Beginners guide to whiskey drinking

Have you been considering getting into whiskey, that most manly of drinks? For beginners, this can be a daunting task. Which brand should you pick? What is the difference between a single malt or a single cask? Are whiskey and bourbon the same thing? These are a few things you might not understand.

Don’t worry! All is not lost. This handy guide will take you through the first steps of whiskey drinking – soon you’ll know your Glenfiddich from your Glenlivet.
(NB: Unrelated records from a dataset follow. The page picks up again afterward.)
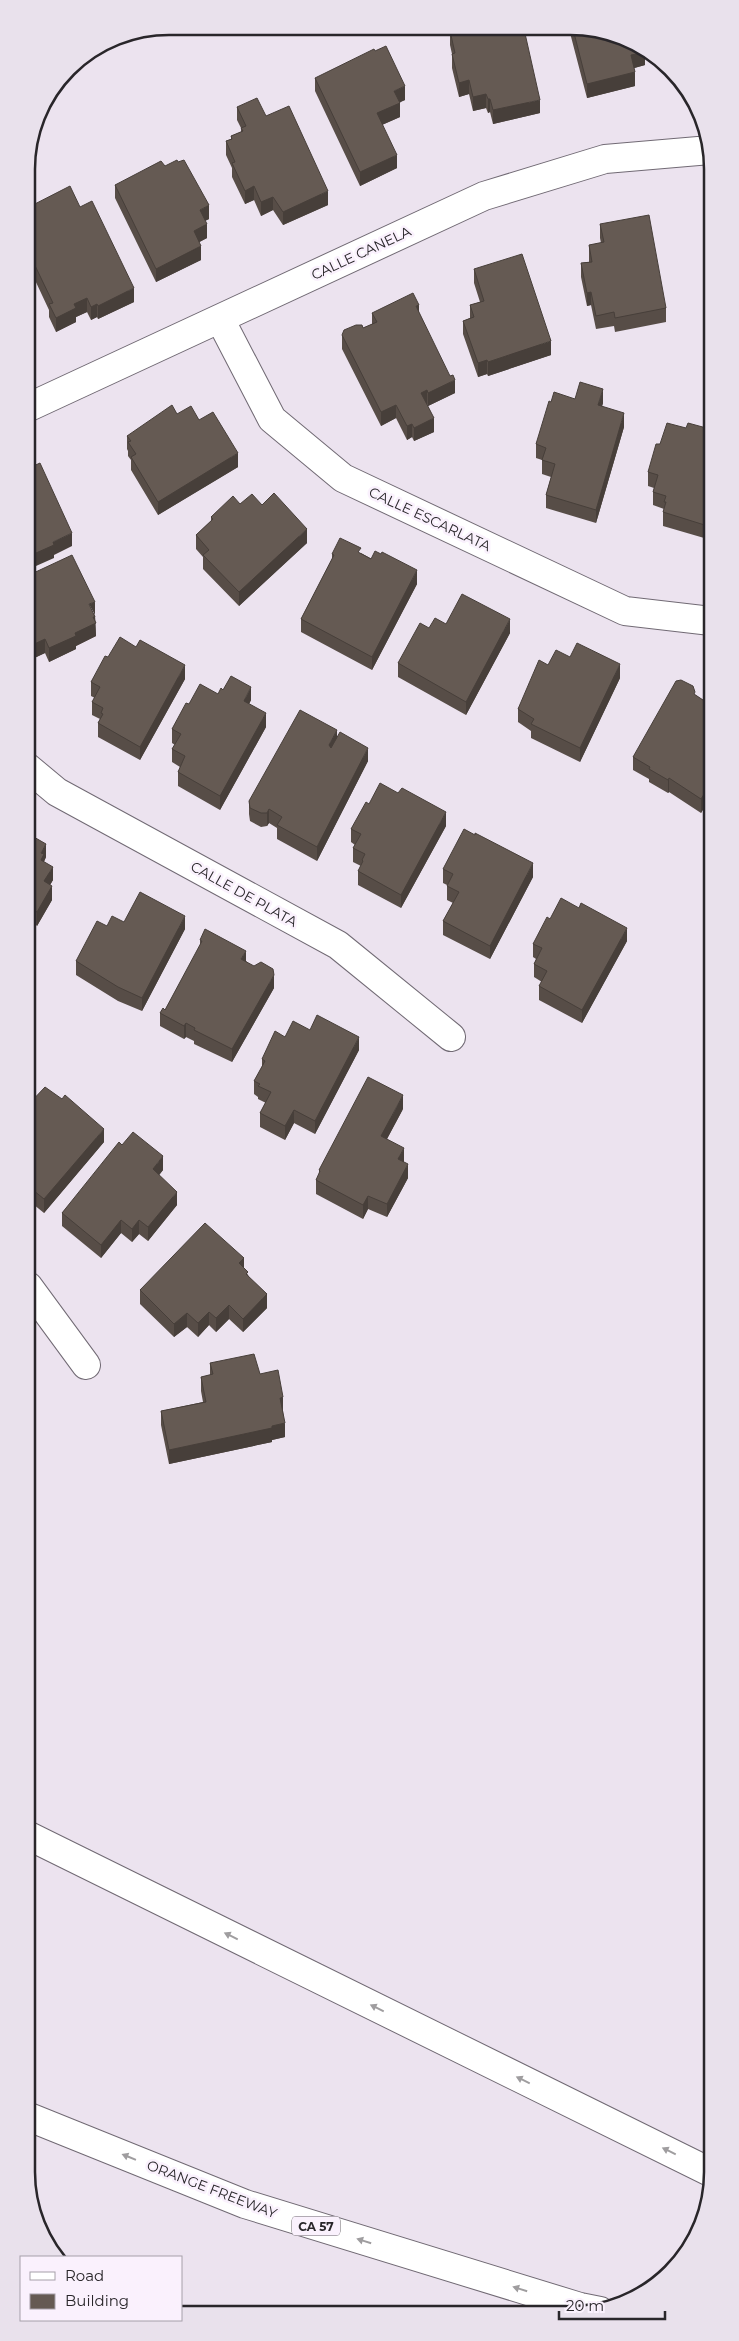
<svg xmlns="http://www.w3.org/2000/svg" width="739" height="2341" font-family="Montserrat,sans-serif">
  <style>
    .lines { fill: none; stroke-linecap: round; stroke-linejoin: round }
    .minor-casing { stroke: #716a74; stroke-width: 30 }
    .motorway-casing { stroke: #716a74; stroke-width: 30 }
    .minor { stroke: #fff; stroke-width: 28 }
    .motorway { stroke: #fff; stroke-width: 28 }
    .wall { fill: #574d47 }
    .shaded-wall { fill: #473f3a }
    .building { fill: #655a53; stroke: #473f3a }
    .oneway { fill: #9f9d9f }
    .labels { text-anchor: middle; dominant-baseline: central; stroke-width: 5; stroke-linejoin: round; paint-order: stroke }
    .shield { fill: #faf1fd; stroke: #686369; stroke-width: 1 }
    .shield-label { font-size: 12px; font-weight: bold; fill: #29262a }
    .street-label { font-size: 14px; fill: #29262a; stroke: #faf1fd }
    .rim { fill: none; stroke: #29262a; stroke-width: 2.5 }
  </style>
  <rect width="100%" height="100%" fill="#ece3ef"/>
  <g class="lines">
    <g class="minor-casing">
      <path id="minor" d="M220,319L272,419L343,478L625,611L711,621
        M27,408L484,196L605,159L710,150
        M27,767L57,792L338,945L451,1037
        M28,1286L86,1365"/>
    </g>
    <g class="motorway-casing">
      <path id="motorway" d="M29,1836L712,2173
        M29,2117L245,2204L580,2307L600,2311"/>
    </g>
    <use href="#minor" class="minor"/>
    <use href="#motorway" class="motorway"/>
  </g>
  <path class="wall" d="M569,29H598L645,54V65L634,68L635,86L587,98Z
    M450,31L540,113L493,124L490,112L488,113L486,108L473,111L469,94L459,97L452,68V54L450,45Z
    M315,78L405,100L400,102V117L382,125L397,168L360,186L315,91Z
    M237,107L266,116L328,205L283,225L273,210L261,216L254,200L245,204L232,177V168L226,155V141L231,139V136L241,132V128L237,120Z
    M165,166L209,219L205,221L207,238L199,242L201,260L156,282L115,198V185Z
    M80,207L134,302L98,319L97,317L91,320L87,312L76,317V322L56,332L49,317V310L27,263V208Z
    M600,224L666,308V322L615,332L614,326L596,329L591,305L587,306L581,277V263L589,262V245L601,243L600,238Z
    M474,269L551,355L488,376L487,374L478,377L463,334V321L470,318V305L480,302L474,283Z
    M372,313H419L455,393L428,406L427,404L434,432L414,441L412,437L407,440L396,418L381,426L342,349V335L363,328L372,324Z
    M575,399L603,403L602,406L624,427L596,523L546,508V495L551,477L542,474V460L536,458V444L551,402Z
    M177,414L199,420L238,467L158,515L131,470V460L128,456V451L127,449V436Z
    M686,428L710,429L711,540L663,526V512L664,509L653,505V492L654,488L648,486V472L660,444Z
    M240,504L262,505L307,543L239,606L203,569V557L196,549V535L211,521V517Z
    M361,553L417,584L372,670L301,632V619L332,559V554Z
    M27,576L95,615L96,636L76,646V649L49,662L45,653L30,660L27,655Z
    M446,624L510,633L466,715L398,677V663L429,628Z
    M108,657L185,679L140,760L98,737V723L100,719L92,715V702L95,698L91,696V682Z
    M570,657L620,678L580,762L531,738V731L518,722V709L548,665Z
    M223,690L251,700L249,704L266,727L220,810L178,786V772L180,767L172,762V749L175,745L172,743V729L189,704L218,694Z
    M711,694V796L701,813L669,792L668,793L649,782V779L633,770V757L695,695L706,702Z
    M337,738L368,761L317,861L277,839V828L269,823L267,826L261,827L250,821L249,814V801Z
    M369,804L446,826L401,908L358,885V871L361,866L353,862V848L355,845L351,842V829Z
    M46,844V857L44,862L53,880L50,885L52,900L37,926L35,924L27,937Z
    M443,869L533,877L490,959L443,935V921L453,903L447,900V885L443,883Z
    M550,919L627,941L582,1023L539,1000V986L542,982L534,977V964L536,959L533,957V944Z
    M124,922L185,929L142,1011L118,1001L76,975V961L107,926Z
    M200,940L246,961L274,988L232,1062L194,1044V1041L186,1037L184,1039L160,1026V1013L165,1010L200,946Z
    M310,1030L359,1050L315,1134L294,1123L285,1140L260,1127V1113L266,1103L258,1099V1097L254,1094V1081L262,1067V1059L285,1037Z
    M28,1105L104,1142L44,1213L28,1200Z
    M403,1109L387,1139L404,1162L408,1178L387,1217L368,1209L363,1219L316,1194V1180L319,1175V1170Z
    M122,1145L163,1170L159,1175L177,1205L148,1241L139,1234L132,1242L121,1233L101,1258L62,1226V1213Z
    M244,1268L267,1308L243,1332L229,1319L216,1332L209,1325L198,1337L187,1327L174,1337L140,1304V1290Z
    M210,1363L260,1374L283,1411L285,1437L272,1440V1442L169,1464L161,1425V1411L203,1402L201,1391V1377L210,1375Z"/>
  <path class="shaded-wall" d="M642,53L645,54V65L631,69V55Z
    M635,72V86L587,98V84Z
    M469,80V94L459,97V83Z
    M405,86V100L394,105V91Z
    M486,94V108L473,111V97Z
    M488,99H490V112L488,113Z
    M540,100V113L493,124V110Z
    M400,103V117L377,127V113Z
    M397,155V168L360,186V172Z
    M254,186V200L245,204V191Z
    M328,191V205L283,225V212Z
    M273,197V210L261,216V202Z
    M209,205V219L200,223V210Z
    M207,224V238L194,245V231Z
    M201,246V260L156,282V269Z
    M134,288V302L98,319V306Z
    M591,292V305L587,306V293Z
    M87,298V312L76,317V322L56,332V318L74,304Z
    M97,304V317L91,320V307Z
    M419,305V318L416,306Z
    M551,341V355L488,376V362Z
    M487,360V374L478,377V363Z
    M455,380V393L428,406V393Z
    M603,389V403L598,419V405Z
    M427,390V404L421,407V393Z
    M396,405V418L381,426V412Z
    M624,413V427L596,523V510Z
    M434,418V432L414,441V428Z
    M412,424V437L407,440V426Z
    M238,453V467L158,515V502Z
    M307,529V543L239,606V592Z
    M72,533V546L54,555V558L27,570V557L53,542Z
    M417,570V584L372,670V657Z
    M95,602V615L89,604Z
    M93,617H95L96,636L76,646V649L49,662V648L75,633Z
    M510,619V633L466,715V702Z
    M45,639V653L30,660V646Z
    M620,664V678L580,762V748Z
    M185,665V679L140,760V747Z
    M251,687V700L244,714V701Z
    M266,713V727L220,810V796Z
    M337,730V744L329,758V745Z
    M368,748V761L317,861V847Z
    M669,778V792L668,793V780Z
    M711,783V796L701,813V799Z
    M269,809V823L267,826V813Z
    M446,812V826L401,908V895Z
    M46,844V857L44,861L41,873V853Z
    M533,863V877L490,959V946Z
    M53,867V880L44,895V881Z
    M52,886V900L37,926V912Z
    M35,911V924L27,937V923Z
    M185,916V929L142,1011V998Z
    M627,928V941L582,1023V1010Z
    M246,951V964L241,959Z
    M274,975V988L232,1062V1049Z
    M186,1023V1037L184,1039V1026Z
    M359,1037V1050L315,1134V1121Z
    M403,1095V1109L381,1150V1136Z
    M294,1110V1123L285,1140V1126Z
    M104,1129V1142L44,1213V1199Z
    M404,1148V1162L398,1173V1159Z
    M163,1156V1170L153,1183V1169Z
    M408,1164V1178L387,1217V1204Z
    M177,1192V1205L148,1241V1227Z
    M368,1196V1209L363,1219V1205Z
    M121,1220V1233L101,1258V1245Z
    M139,1220V1234L132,1242V1229Z
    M244,1258V1272L239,1263Z
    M267,1294V1308L243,1332V1319Z
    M229,1305V1319L216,1332V1318Z
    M209,1312V1325L198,1337V1323Z
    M187,1313V1327L174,1337V1324Z
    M283,1397V1411L280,1412V1398Z
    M285,1423V1437L272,1440V1442L169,1464V1450Z"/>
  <path class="building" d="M458,28L524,29L540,100L493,110L490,99H488L486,94L473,97L469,80L459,83L452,54L455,53L450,31Z
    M573,29H598L642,53L631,55L635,72L587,84Z
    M386,46L405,86L394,91L400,103L377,113L397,155L360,172L315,78L374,49L375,51Z
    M257,98L266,116L289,106L328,191L283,212L273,197L261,202L254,186L245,191L232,163L235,162L226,141L232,139L231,136L243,131L241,128L246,126L237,107Z
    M177,160L178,162L184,160L209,205L200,210L207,224L194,231L201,246L156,269L115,185L161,161L165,166Z
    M70,186L80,207L92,201L134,288L98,306L97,304L91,307L87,298L74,304L76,308L56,318L49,304L53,303L27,249V232L32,230L27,217V208Z
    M649,215L666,308L615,318L614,312L596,316L591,292L587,293L581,263L592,262L589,245L604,242L600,224Z
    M522,254L551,341L488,362L487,360L478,363L463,321L474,317L470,305L484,301L474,269Z
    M413,293L419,305L416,306L450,376L453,375L455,380L428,393L427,390L421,393L434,418L414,428L412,424L407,426L396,405L381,412L342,335L344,330L356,325H362L363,328L377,322L372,313Z
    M580,382L603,389L598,405L624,413L596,510L546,495L555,464L542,460L546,448L536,444L549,401L551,402L554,392L575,399Z
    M172,405L177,414L191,406L199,420L213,412L238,453L158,502L131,457L136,454L128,442L131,441L127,436Z
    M667,423L686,428L688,423L710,429L711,527L663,512L666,502H664L666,496L653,492L658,475L648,472L656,444H660Z
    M40,463L72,533L53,542L54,545L27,557V469Z
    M274,493L307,529L239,592L203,555L209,550L196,535L213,519L211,517L233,496L240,504L252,494L262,505Z
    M340,538L361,548L358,552L371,559L375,551L381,554L382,552L417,570L372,657L301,619L334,555L332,554Z
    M72,555L95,602L89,604L95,617H93L96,623L75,633L76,636L49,648L45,639L30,646L27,641V576Z
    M462,594L510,619L466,702L398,663L420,623L429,628L435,618L446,624Z
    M120,637L136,647L140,640L185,665L140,747L98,723L103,714L101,713L103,708L92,702L100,687L91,682L105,656L108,657Z
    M577,643L620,664L580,748L531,724L534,719L518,709L539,660L548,665L556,650L570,657Z
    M231,676L251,687L244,701L266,713L220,796L178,772L185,756L172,749L181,734L172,729L186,703L189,704L200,684L218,694L221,688L223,690Z
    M681,680L693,686L695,692L694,694L706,702L711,694V783L701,799L669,778L668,780L649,769L650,767L633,757L676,681Z
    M300,710L337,730L329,745L331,748L340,732L368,748L317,847L277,825L282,817L269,809L267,813H261L250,808L249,801Z
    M380,783L398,793L402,788L446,812L401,895L358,871L363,861L362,860L365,854L353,848L361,834L351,829L366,802L369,804Z
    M464,829L475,835V833L533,863L490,946L443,921L459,892L447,886L453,874L443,869Z
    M27,833L46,844L41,853L44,854L41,860L53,867L44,881L52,886L37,912L35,911L27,923Z
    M140,892L185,916L142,998L118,987L76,961L97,921L107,926L112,916L124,922Z
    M561,898L579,908L581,903L627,928L582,1010L539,986L547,971L534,964L542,948L533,944L547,917L550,919Z
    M205,929L246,951L241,959L254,966L261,962L273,969L274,975L232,1049L194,1030L195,1028L186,1023L184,1026L160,1013L163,1008L165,1010L202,941L200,940Z
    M317,1015L359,1037L315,1121L294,1110L285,1126L260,1113L271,1092L258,1086L260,1084L254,1081L265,1061L262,1059L275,1031L285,1037L293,1021L310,1030Z
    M368,1077L403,1095L381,1136L404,1148L398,1159L408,1164L387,1204L368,1196L363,1205L316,1180L320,1171L319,1170Z
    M45,1087L62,1099L65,1095L104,1129L44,1199L28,1186V1105Z
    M133,1132L163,1156L153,1169L177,1192L148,1227L139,1220L132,1229L121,1220L101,1245L62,1213L119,1142L122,1145Z
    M205,1223L244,1258L239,1263L248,1272L246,1274L267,1294L243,1319L229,1305L216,1318L209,1312L198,1323L187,1313L174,1324L140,1290Z
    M254,1354L260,1374L278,1370L283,1397L280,1398L285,1423L272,1426V1428L169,1450L161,1411L206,1402L201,1377L213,1374L210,1363Z"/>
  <defs><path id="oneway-solid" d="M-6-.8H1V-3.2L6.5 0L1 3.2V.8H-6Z" transform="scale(1.25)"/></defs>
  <g class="oneway">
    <use href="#oneway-solid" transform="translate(231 1936) rotate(-154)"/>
    <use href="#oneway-solid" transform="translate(377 2008) rotate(-154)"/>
    <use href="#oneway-solid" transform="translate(523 2080) rotate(-154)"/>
    <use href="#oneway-solid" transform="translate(669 2151) rotate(-154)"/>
    <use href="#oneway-solid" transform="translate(129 2157) rotate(-158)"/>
    <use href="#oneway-solid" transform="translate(364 2241) rotate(-163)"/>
    <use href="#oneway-solid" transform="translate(520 2289) rotate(-163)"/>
  </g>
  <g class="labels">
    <rect class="shield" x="292" y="2216.5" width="48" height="19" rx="4"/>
    <g class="shield-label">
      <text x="316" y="2226">CA 57</text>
    </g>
    <g class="street-label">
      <text transform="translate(361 253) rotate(-25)">CALLE CANELA</text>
      <text transform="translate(430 519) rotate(25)">CALLE ESCARLATA</text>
      <text transform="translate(244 894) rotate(29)">CALLE DE PLATA</text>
      <text transform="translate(212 2189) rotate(21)">ORANGE FREEWAY</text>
    </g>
  </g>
  <path d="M0 0H739V2341H0ZM169 35H570A134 134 0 0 1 704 169V2172A134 134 0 0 1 570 2306H169A134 134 0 0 1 35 2172V169A134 134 0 0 1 169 35Z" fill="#e9e1ec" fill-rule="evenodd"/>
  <path class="rim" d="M169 35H570A134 134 0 0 1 704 169V2172A134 134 0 0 1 570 2306H169A134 134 0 0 1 35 2172V169A134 134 0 0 1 169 35Z"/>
  <rect x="20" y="2256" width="162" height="65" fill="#faf1fd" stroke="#a6a0a9"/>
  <rect x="30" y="2272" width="25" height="8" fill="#ffffff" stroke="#a6a0a9"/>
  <text x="65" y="2281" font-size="15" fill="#29262a">Road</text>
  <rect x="30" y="2294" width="25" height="15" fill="#655a53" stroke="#a6a0a9"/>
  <text x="65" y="2306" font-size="15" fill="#29262a">Building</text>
  <path d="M559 2311v8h106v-8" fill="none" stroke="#29262a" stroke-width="2.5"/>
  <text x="566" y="2311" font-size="15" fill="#29262a" stroke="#faf1fd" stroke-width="4" paint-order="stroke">20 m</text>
</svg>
Getting started: Whiskey, Rye, Bourbon & Scotch

A whiskey is the name given to a distilled spirit made from grain mash. Since ryes, bourbons and scotches are all made by this general process, they can all be considered as types of whiskey. What makes them unique is where the spirit is distilled and the type of grains being used.

The language of whiskey

When looking at whiskeys you’ll need to understand the types that are out there:

  • single malt whiskeys: made entirely at the same distillery. This will be the more common type of whiskey you can buy.
  • single cask whiskeys: where an entire batch is aged in and bottled from a single barrel. 
  • blended whiskeys: where two or more whiskeys (almost always of the same type) are blended together.

Tasting whiskey

The art of whiskey drinking is all in how you taste it. Pouring a measure and slinging it back like a shot is not going to achieve anything, other than getting drunk. 

Instead, try these 4 steps and really begin to understand just how complex whiskey can be (think of it as being similar to wine tasting).

  1. start with two fingers: Put two fingers at the bottom of your glass and that is the level you want to fill it to. For the glass itself, if you are adding ice a typical whiskey glass is called a rocks glass.
  2. smell before tasting: just as with wine, you want to smell the bouquet before you take a sip. This will help you taste more. Don’t stick your nose straight in though; the alcohol will overpower the subtler smells if you do. Move the glass to your nose slowly until you can smell it strongly. 
  3. Add a drop of water: yes! A touch of water is often regarded as a good way to taste your whiskey. Not only does it dilute it (whiskey to new drinkers can be very strong) but it also helps unlock the flavours. How much water? It should be minimal, you don’t want to water it down too much. Try a teaspoon as a measure.
  4. Taste: now taste it. How does the taste compare with the smell? You should look to coat your tongue in the drink to get the full flavour.

On the rocks or neat?

Many whiskey connoisseurs disapprove of ice, it too heavily dilutes the liquor as it melts. However, many people’s preference is to drink the whiskey cool. If you do add ice, start with one cube and keep tasting. Alternatively, add one large cube and remove it once your drink has chilled. Or go for steel ice cubes!

As a final note – how you wish to drink whiskey is entirely up to you! If you want it cold with lots of ice, then add lots of ice. This guide is the “approved” way of drinking whiskey from the experts. But to truly appreciate the drink you need to actually like the drink.